The Python would have looked like:
sample_br = BatchRetrieve(index, "DPH")
BM25F_br = BatchRetrieve(index, "BM25F")
PL2F_br = BatchRetrieve(index, "PL2F")
sampleRes = sample_br.transform(topics)
# assumes sampleRes contains the queries
BM25F_res = BM25F_br.transform(sampleRes)
PL2F_res = PL2F_br.transform(sampleRes)
final_res = BM25F_res.join(PL2F_res, on=["qid", "docno"])
final_res["features"] = np.stack(final_res["features_x"], final_res["features_y"])
Instead, we use ** to denote feature union:
sample_br = BatchRetrieve(index, "DPH")
BM25F_br = BatchRetrieve(index, "BM25F")
PL2F_br = BatchRetrieve(index, "PL2F")
# ** is the feature union operator. It requires a candidate document set as input
(BM25F_br ** PL2F_br)).transform(sample_br.transform(topics))
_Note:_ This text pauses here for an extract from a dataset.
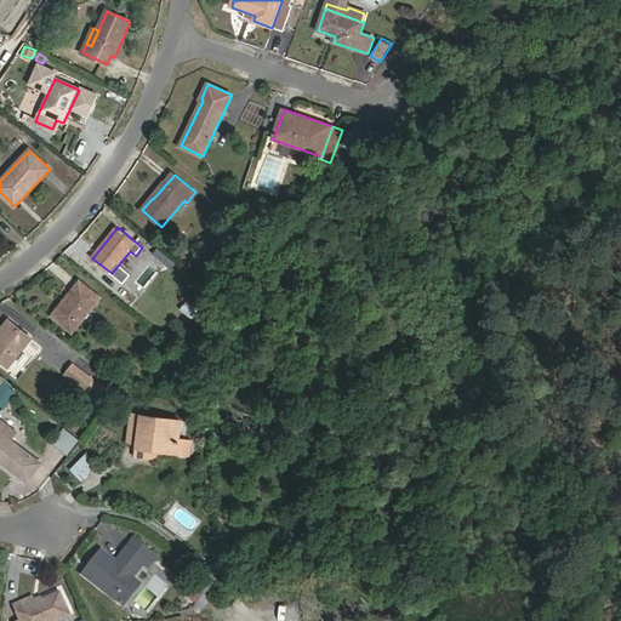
[(102,298),(80,281),(52,317),(74,332),(102,298)]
# or combined with the then operator, >>
(sample_br >> (BM25F_br ** PL2F_br)).transform(topics)
NB: Feature union expects the documents being returned by each side of the union to be identical. It will produce a warning if they are not identical. Documents not returned will obtain a score of 0 for that feature.
Example:
For example, consider that sample_br returns a ranking as follows:
qid |
docno |
score |
rank |
---|---|---|---|
q1 |
d10 |
4.3 |
0 |
Further, for document d10, BM25F and PL2F return scores respectively of 4.9 and 13.0. The application of the feature union operator above would be a ranking with features as follows:
qid |
docno |
score |
rank |
features |
---|---|---|---|---|
q1 |
d10 |
4.3 |
0 |
[4.9, 13.0] |
More examples of feature union can be found in the learning-to-rank documentation (Learning to Rank).
Precedence and Associativity
Feature union is associative, so in the following examples, x1, x2 and x3 have identical semantics:
x1 = sample_br >> ( BM25F_br ** PL2F_br ** urllen)
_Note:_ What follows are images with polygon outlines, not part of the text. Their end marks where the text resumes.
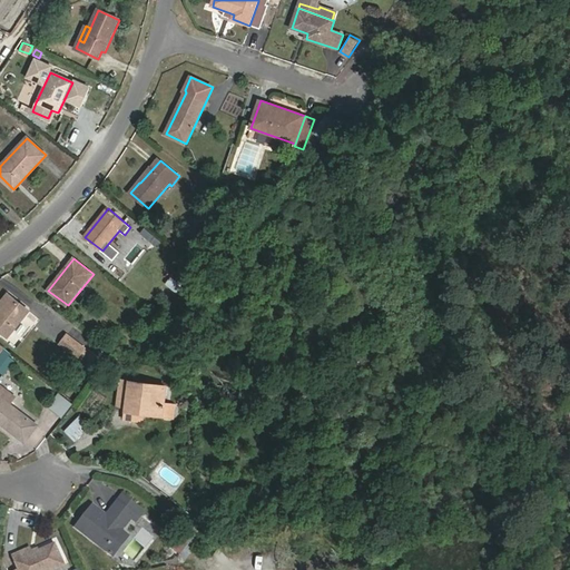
[(0,301),(0,308),(0,310),(11,296),(8,293),(0,301)]
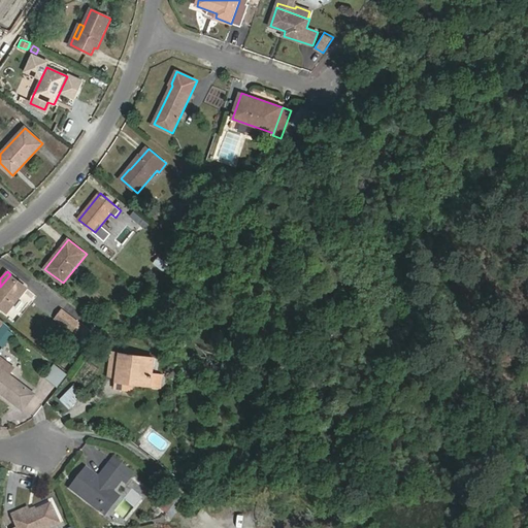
[(10,274),(0,287),(0,305),(8,312),(28,288),(10,274)]
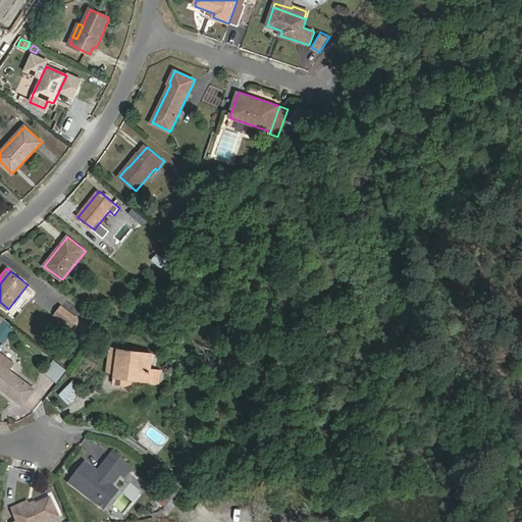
[(79,319),(62,307),(56,315),(72,327),(79,319)]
x2 = sample_br >> ( (BM25F_br ** PL2F_br) ** urllen)
x3 = sample_br >> ( BM25F_br ** (PL2F_br ** urllen))
Pipelines x1, x2 and x3 are all pipelines that create identical document rankings with three features, in the precise order BM25F, PL2F and urllength.
Note that >> has higher operator precendence in Python than **. For this reason, feature unions usually need to be expressed in parentheses. In this way the semantics of pipelines a, b and c in the example below are not identical, and indeed, a is parsed like b, while c is almost always the desired outcome:
# a is parsed in the same way as b, when the likely desired parse was c
a = sample_br >> BM25F_br ** PL2F_br
b = (sample_br >> BM25F_br) ** PL2F_br)
c = sample_br >> ( BM25F_br ** PL2F_br)
Caching Transformers¶
Some transformers are expensive to apply. For performing experiments, you may value using pyterrier-caching to allow the results of a transformer to be cached.